L’impresa del cinese Xia Boyu che a 69 anni e con entrambe le gambe amputate è riuscito nel mese di maggio 2018 a raggiungere la vetta dell’Everest richiama alla memoria la figura di Oliviero Bellinzani, l’alpinista disabile che aveva trovato forti motivazioni nell’alpinismo e morì travolto da una frana durante una scalata in Svizzera nell’estate del 2015. All’indimenticabile Oliviero che scalava con una sola gamba è stata dedicata una nuova via di salita aperta sulla parete est del Pizzo Fizzi che si affaccia sulla selvaggia Val Deserta al Devero. La scalata è stata compiuta dalle guide alpine Fabrizio Manoni e Paolo Stoppini che hanno battezzato la via “L’uomo con le ali” come amava definirsi Bellinzani che su quello stesso Pizzo Fizzi si era legato alla corda delle due guide per compiere una delle sue ammirevoli esperienze.

Oliviero Bellinzani, a sinistra, con le guide alpine Fabrizio Manoni e Paolo Stoppini.
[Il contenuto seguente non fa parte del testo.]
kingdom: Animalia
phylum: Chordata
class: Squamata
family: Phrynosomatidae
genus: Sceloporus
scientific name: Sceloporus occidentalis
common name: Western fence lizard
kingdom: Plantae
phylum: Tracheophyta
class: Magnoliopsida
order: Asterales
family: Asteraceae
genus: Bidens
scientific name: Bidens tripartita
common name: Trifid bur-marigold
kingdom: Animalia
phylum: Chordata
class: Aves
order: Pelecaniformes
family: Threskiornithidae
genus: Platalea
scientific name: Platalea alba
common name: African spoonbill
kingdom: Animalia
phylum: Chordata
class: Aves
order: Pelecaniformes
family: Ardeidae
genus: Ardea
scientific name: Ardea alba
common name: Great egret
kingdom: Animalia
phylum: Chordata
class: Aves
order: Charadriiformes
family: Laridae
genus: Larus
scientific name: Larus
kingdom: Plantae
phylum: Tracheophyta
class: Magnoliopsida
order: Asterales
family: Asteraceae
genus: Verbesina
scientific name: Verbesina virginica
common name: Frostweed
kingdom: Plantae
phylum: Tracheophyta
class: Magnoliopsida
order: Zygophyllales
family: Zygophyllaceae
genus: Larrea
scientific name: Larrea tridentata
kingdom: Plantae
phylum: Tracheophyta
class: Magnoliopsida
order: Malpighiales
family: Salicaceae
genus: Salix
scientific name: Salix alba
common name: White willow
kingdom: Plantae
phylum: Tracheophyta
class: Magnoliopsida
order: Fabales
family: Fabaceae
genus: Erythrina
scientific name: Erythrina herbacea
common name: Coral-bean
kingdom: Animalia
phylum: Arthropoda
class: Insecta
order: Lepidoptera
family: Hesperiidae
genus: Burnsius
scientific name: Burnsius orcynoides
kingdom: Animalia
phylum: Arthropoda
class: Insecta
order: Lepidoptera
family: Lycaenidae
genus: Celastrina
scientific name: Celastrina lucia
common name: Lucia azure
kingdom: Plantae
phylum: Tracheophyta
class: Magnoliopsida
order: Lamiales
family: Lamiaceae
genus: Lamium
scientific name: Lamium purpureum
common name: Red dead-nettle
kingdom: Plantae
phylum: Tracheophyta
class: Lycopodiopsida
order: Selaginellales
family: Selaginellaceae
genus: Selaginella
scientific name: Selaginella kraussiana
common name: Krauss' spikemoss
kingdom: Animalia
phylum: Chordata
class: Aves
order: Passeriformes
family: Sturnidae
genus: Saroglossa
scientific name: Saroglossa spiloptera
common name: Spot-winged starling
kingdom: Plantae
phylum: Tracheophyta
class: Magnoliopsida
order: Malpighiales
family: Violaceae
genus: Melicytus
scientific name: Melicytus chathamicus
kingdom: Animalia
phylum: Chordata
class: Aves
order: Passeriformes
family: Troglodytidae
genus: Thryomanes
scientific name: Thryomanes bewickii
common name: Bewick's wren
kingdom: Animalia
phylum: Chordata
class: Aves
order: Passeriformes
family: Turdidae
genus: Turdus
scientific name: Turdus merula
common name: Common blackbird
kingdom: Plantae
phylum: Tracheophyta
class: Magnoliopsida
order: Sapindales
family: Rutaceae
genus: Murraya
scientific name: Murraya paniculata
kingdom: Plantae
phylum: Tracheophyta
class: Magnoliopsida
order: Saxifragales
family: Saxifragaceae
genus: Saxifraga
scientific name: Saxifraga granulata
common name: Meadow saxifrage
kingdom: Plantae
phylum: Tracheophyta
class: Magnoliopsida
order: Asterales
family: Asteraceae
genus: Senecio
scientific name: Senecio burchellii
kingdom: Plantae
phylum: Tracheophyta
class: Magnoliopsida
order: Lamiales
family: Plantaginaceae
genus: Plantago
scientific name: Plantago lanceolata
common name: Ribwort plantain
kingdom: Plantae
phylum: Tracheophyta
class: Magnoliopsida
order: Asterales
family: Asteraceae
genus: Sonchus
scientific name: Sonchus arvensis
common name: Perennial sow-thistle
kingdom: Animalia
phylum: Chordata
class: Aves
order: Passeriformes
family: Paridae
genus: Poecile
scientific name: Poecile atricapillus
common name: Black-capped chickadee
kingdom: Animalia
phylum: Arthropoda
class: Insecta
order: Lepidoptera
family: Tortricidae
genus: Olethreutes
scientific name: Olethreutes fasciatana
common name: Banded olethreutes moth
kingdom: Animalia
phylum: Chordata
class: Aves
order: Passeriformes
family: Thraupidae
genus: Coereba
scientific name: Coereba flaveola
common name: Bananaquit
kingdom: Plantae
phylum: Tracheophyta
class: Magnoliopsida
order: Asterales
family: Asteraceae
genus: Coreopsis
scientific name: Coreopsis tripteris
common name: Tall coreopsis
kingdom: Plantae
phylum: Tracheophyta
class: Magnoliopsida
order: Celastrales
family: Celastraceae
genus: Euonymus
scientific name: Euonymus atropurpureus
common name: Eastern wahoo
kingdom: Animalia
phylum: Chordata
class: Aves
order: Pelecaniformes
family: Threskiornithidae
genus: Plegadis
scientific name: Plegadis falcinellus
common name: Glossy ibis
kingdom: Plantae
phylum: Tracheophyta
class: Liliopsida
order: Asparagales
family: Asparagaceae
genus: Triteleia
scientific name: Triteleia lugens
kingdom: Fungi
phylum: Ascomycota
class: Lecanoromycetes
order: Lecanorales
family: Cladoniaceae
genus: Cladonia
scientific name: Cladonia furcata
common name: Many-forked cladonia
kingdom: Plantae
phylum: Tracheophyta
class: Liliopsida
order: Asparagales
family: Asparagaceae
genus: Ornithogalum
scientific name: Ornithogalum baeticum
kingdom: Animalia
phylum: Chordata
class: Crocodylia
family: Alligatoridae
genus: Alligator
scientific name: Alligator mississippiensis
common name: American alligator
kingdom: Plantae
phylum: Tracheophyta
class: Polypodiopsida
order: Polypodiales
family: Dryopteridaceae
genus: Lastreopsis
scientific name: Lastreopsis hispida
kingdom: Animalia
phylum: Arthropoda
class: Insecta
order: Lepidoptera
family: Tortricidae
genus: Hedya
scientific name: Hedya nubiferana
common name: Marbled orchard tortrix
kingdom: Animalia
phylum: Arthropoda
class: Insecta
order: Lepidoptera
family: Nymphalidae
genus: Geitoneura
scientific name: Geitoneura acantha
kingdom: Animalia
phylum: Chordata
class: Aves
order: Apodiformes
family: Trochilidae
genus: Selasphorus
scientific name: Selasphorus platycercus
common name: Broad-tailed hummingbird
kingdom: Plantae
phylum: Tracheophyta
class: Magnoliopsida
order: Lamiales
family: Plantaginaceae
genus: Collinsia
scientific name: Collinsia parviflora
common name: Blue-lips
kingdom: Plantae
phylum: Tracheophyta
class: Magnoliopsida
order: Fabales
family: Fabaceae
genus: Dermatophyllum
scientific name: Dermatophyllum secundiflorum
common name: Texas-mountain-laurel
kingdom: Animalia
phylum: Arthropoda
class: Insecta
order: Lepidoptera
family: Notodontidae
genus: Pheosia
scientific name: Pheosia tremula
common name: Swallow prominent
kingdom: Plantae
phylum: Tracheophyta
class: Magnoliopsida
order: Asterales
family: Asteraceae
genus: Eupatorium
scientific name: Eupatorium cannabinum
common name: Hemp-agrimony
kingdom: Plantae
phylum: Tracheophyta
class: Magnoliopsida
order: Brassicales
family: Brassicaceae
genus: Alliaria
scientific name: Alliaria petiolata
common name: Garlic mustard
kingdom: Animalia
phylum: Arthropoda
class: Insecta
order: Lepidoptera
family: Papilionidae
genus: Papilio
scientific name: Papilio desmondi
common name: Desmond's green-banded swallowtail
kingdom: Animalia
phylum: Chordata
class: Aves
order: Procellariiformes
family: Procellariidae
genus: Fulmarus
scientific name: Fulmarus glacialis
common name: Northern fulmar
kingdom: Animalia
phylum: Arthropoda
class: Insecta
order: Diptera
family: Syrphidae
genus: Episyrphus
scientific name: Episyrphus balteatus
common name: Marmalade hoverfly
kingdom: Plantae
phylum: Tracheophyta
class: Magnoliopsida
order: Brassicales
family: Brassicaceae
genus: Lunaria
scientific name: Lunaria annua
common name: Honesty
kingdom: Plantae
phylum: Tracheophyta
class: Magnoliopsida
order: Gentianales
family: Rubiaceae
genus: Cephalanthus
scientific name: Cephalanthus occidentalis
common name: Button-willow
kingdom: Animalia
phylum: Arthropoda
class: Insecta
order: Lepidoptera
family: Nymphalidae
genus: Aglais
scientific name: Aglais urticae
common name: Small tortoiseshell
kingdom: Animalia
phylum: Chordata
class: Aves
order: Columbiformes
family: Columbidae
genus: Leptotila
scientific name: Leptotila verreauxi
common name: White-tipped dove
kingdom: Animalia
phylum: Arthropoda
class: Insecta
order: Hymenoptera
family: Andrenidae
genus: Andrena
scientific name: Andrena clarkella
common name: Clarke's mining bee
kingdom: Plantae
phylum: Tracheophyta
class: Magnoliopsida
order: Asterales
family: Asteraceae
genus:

Nella foto sopra il titolo l’impegno del compianto “uomo con le ali” al Pizzo Fizzi.

“La nuova via”, precisano Manoni e Stoppini, “parte su uno sperone in piena parete est, passa attraverso il ‘buco dell’aquila’ così chiamato per una bellissima penna trovata nelle sue vicinanze e che permette di superare facilmente (5a) una zona strapiombante, e raggiunge la cresta sud est. L’ultimo salto prima della vetta è stato superato in una fessura camino quasi dolomitico. Abbiamo lasciato in parete i fix necessari; occorre avere con se una serie di friends fino al n°3”. Con quest’ultima realizzazione sul Pizzo Fizzi sono tre le vie aperte in questi ultimi anni: la lunghissima e di ampio respiro “Amico Barba Bianca” sul versante sud (in ricordo di Mario Ferrari, mitico gestore della “Locanda Fizzi” di Crampiolo) e “Ricordando Cassin” sul versante est, aperta nel 2010 poco dopo la morte del celebre alpinista. “Quest’ultima impresa”, ha commentato Paolo Crosa Lenz, presidente delle Aree Protette dell’Ossola, “dimostra come le Alpi Pennine e Lepontine costituiscano ancora un eccellente terreno per un alpinismo di scoperta per scalatori che abbiano ancora voglia di esplorare terreni inediti. Queste montagne storiche rivelano volti nuovi e lo faranno anche in futuro grazie alle tutele garantite dal parco naturale”.